# What to produce
Could you pull every line from the entries below, from the line containing "Skip to main content" down to the line containing "Lokalizacja: Szczecin", and copy each one unchanged? Leave the pictures out of your answer.

BEGIN

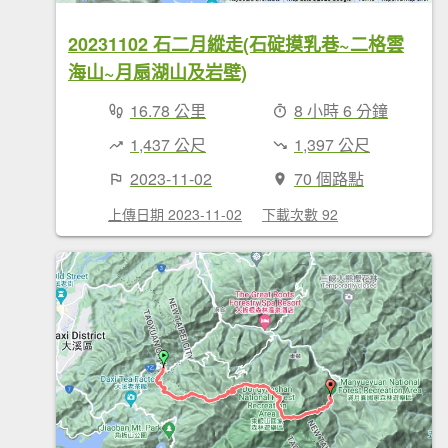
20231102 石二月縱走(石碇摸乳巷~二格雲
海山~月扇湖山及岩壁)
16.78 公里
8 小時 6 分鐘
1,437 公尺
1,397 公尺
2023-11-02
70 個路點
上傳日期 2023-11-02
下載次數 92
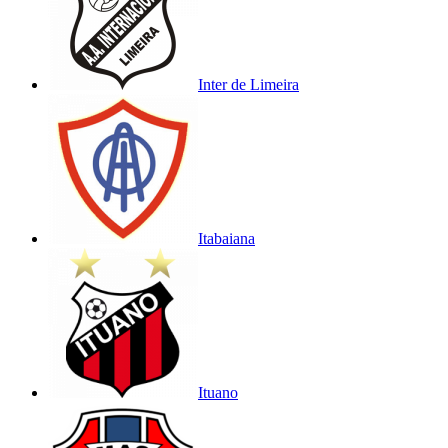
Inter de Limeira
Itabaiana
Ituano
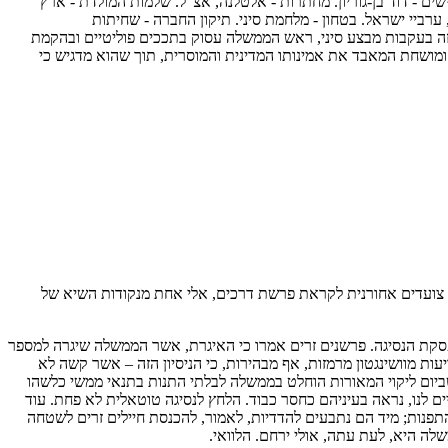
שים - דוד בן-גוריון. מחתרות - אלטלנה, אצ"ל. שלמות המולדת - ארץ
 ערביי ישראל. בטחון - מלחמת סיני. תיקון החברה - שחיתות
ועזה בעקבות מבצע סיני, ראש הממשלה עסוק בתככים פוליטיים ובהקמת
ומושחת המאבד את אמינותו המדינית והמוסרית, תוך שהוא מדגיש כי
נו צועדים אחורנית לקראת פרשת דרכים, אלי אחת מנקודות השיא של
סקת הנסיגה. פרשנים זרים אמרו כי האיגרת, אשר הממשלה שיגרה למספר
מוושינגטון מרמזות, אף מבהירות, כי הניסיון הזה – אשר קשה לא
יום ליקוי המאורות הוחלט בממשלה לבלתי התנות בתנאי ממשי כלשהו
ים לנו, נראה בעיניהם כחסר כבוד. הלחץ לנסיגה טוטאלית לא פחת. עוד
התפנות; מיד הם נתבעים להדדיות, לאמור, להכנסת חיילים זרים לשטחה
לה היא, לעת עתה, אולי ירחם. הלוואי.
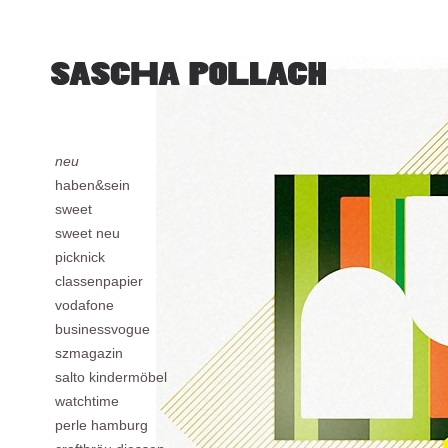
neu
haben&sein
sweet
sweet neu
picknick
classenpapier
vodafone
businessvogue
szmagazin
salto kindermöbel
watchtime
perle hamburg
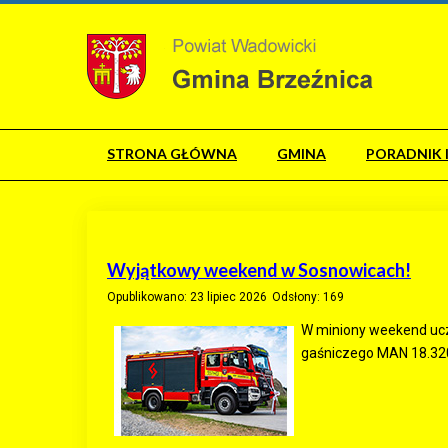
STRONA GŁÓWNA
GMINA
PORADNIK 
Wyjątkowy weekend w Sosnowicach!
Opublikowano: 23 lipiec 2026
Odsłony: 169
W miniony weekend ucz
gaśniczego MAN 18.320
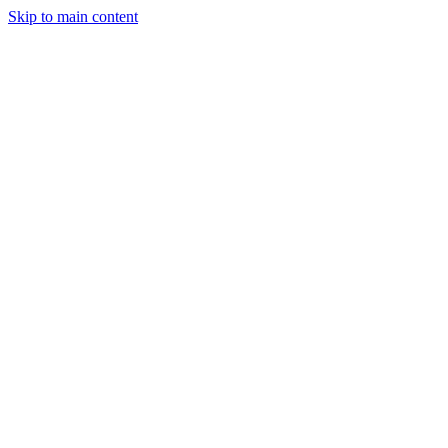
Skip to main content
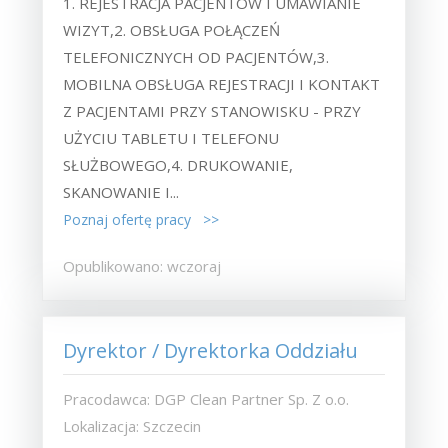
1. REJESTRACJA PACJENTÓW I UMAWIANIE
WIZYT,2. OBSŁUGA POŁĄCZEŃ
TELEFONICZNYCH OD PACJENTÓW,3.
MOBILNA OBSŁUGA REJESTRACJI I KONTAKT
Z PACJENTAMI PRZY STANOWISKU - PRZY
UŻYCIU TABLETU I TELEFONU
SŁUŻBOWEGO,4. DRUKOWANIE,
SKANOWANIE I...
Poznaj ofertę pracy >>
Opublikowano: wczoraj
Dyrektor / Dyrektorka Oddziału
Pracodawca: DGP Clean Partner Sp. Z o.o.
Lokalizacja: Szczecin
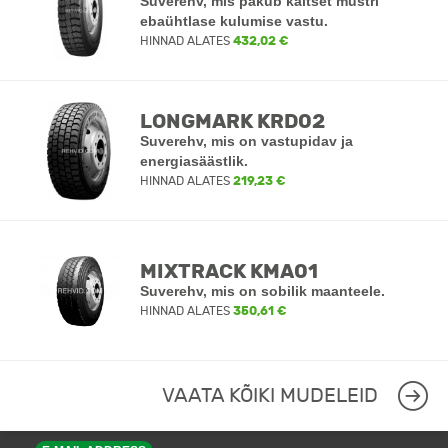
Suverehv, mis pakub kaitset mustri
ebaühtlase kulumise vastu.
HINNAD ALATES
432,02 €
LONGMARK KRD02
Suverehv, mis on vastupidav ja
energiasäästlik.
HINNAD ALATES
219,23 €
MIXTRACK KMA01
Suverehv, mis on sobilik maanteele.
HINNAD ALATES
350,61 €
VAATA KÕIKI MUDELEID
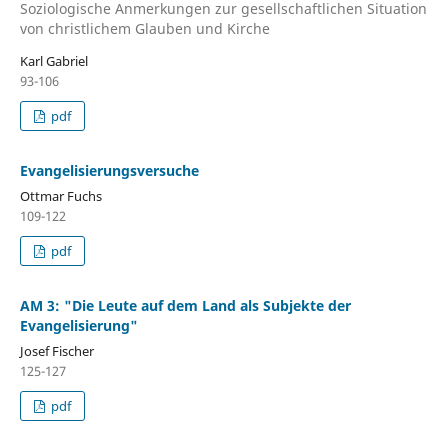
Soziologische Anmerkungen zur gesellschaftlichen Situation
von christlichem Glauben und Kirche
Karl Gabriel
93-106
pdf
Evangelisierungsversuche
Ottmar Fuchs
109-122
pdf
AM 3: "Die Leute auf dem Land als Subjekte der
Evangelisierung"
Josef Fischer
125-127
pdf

END
BEGIN

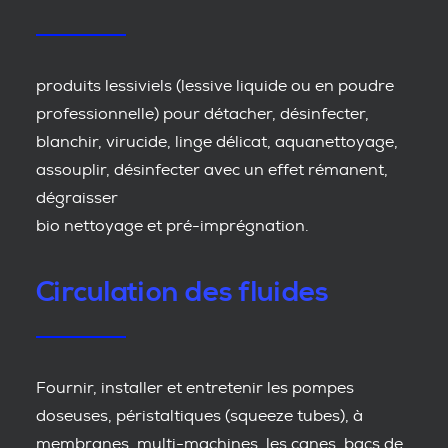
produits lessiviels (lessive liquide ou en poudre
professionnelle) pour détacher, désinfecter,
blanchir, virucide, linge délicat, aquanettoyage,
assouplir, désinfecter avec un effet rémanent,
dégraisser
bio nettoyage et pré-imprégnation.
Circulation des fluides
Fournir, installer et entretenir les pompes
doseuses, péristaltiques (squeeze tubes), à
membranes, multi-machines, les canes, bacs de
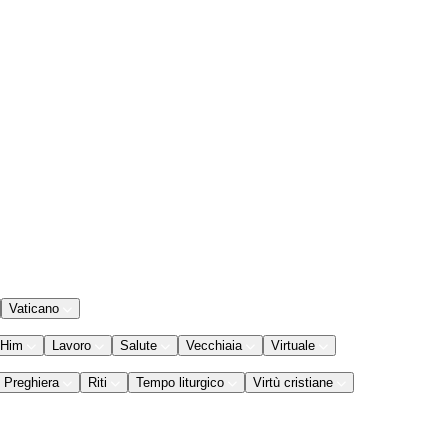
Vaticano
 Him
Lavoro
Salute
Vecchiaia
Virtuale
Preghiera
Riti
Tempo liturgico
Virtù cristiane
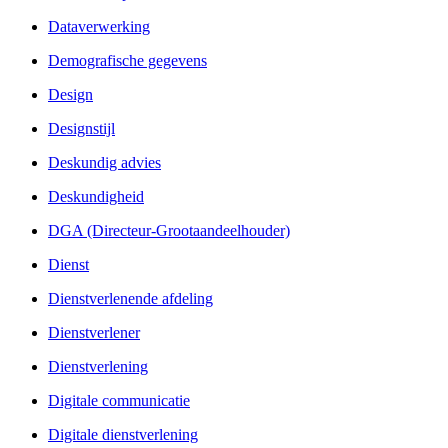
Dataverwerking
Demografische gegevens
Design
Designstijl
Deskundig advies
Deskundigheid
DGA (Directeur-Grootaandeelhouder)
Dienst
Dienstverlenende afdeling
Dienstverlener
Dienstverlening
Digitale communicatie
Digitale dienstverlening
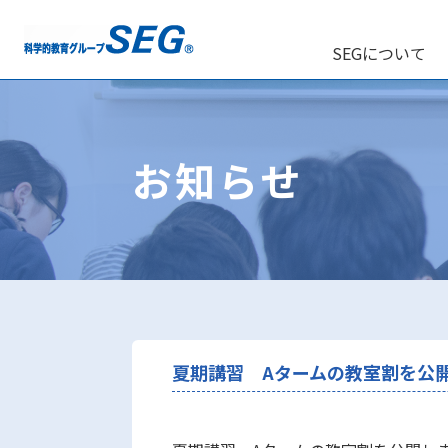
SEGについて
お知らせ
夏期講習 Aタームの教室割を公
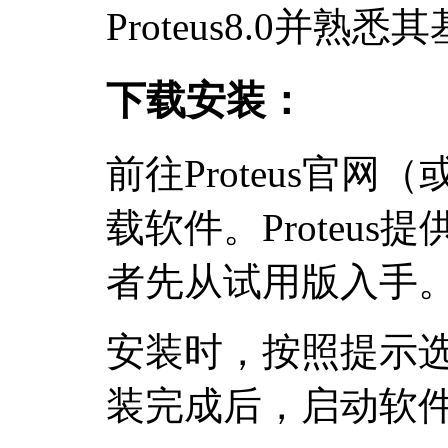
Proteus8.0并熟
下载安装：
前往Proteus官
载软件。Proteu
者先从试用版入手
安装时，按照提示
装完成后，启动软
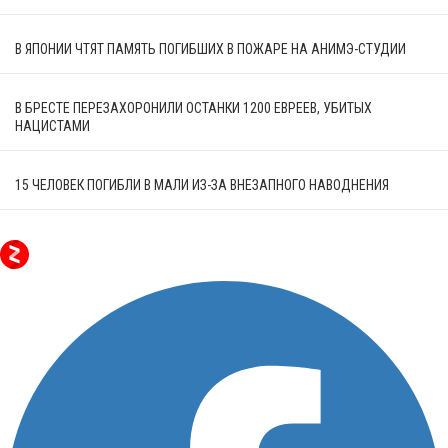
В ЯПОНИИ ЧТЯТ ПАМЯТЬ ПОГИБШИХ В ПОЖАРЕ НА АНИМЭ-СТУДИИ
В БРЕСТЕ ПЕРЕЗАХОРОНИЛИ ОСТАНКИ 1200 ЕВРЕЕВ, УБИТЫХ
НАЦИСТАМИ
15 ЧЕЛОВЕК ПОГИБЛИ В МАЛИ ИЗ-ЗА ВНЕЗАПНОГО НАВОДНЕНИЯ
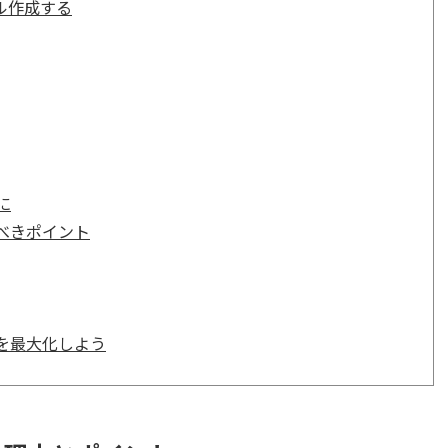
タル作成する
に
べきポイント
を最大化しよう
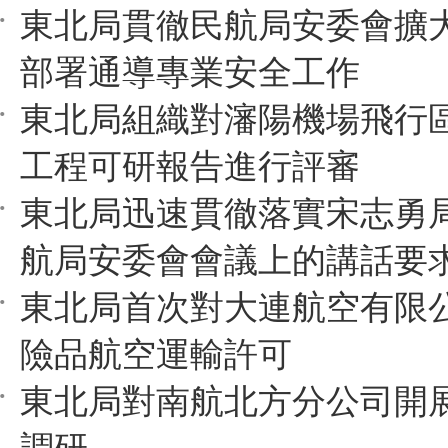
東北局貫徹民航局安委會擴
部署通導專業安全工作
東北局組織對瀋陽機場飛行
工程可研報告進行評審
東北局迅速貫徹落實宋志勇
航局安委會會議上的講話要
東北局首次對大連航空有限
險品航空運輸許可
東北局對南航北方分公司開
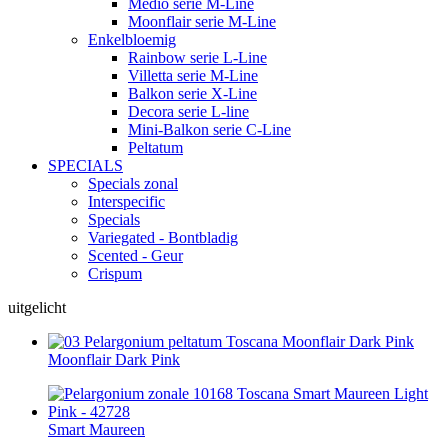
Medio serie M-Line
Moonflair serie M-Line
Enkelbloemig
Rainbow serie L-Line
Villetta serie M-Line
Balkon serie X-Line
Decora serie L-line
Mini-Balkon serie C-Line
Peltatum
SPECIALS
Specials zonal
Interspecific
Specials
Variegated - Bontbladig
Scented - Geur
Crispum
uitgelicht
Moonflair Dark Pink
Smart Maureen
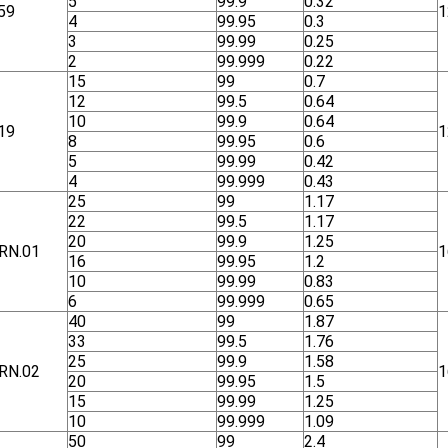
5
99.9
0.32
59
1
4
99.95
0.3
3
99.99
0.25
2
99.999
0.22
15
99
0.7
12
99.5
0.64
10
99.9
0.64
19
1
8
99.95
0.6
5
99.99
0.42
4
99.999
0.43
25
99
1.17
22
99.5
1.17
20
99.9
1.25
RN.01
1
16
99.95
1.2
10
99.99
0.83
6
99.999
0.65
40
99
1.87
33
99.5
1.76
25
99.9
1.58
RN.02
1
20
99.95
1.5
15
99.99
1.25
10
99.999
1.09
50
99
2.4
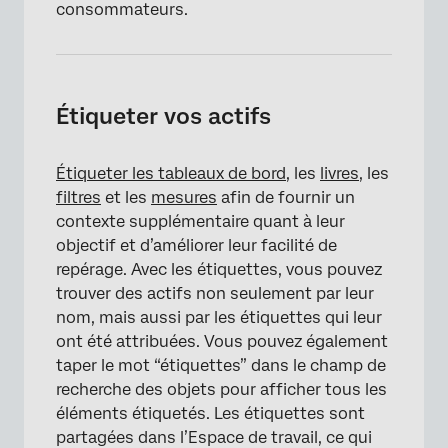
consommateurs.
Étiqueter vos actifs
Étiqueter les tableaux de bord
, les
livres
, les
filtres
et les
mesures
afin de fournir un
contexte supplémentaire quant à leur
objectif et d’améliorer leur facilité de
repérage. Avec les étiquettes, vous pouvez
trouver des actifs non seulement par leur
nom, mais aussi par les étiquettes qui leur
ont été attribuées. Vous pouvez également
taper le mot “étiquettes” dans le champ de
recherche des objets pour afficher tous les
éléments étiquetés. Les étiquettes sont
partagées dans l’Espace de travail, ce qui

END

# Your solution
Skip to main content
1. REJESTRACJA PACJENTÓW I UMAWIANIE
WIZYT,2. OBSŁUGA POŁĄCZEŃ
TELEFONICZNYCH OD PACJENTÓW,3.
MOBILNA OBSŁUGA REJESTRACJI I KONTAKT
Z PACJENTAMI PRZY STANOWISKU - PRZY
UŻYCIU TABLETU I TELEFONU
SŁUŻBOWEGO,4. DRUKOWANIE,
SKANOWANIE I...
Poznaj ofertę pracy >>
Opublikowano: wczoraj
Dyrektor / Dyrektorka Oddziału
Pracodawca: DGP Clean Partner Sp. Z o.o.
Lokalizacja: Szczecin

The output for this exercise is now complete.